Alors que les moustiques envahissent la ville de Goma avec l’arrivée de la saison des pluies, les habitants font face à une montée inquiétante des cas de paludisme. Un danger sanitaire aggravé par le manque criant de moustiquaires imprégnées d’insecticide à longue durée (MILD), dont la distribution est aujourd’hui pratiquement paralysée à cause de l’insécurité persistante dans plusieurs quartiers, due à la présence du groupe armé M23.
Dans des zones comme Buhene, Munigi ou encore Kibati, en territoire de Nyiragongo et dans certains quartiers populaires de Goma comme Majengo et Ndosho, la peur et les combats fréquents rendent quasi impossibles les activités humanitaires, y compris celles liées à la prévention du paludisme.
« Même quand les moustiquaires sont disponibles, il est difficile de les acheminer jusqu’aux zones rouges. Néanmoins, nous n'avons pas de stocks importants pour toucher toute la communauté. Le seul petit lot que nous disposons est réservé aux femmes enceintes et allaitantes.
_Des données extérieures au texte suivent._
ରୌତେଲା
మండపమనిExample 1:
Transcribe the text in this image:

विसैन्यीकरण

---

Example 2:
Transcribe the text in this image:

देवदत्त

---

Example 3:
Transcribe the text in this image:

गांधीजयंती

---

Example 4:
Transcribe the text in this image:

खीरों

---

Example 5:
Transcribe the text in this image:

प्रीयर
Les humanitaires ne prennent pas de risques, et les populations sont laissées à elles-mêmes », témoigne un agent de santé communautaire à Goma.
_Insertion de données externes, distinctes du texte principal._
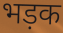
भड़क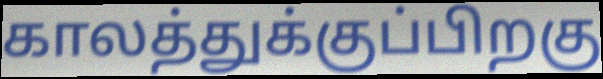
காலத்துக்குப்பிறகுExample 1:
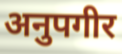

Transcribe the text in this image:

अनुपगीर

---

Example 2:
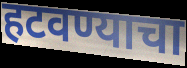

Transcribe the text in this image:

हटवण्याचा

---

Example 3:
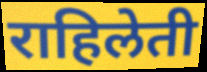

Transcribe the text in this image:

राहिलेती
Un système de santé débordé
Dans des structures sanitaires de Goma, les files d’attente s’allongent chaque jour. Les cas de paludisme, notamment chez les enfants, ne cessent d’augmenter.
« Le paludisme revient en force, et nous manquons de moyens pour y faire face. Dans la ville et ses peripheries, aucune protection n’est assurée contre les piqûres de moustiques », déplore un infirmier.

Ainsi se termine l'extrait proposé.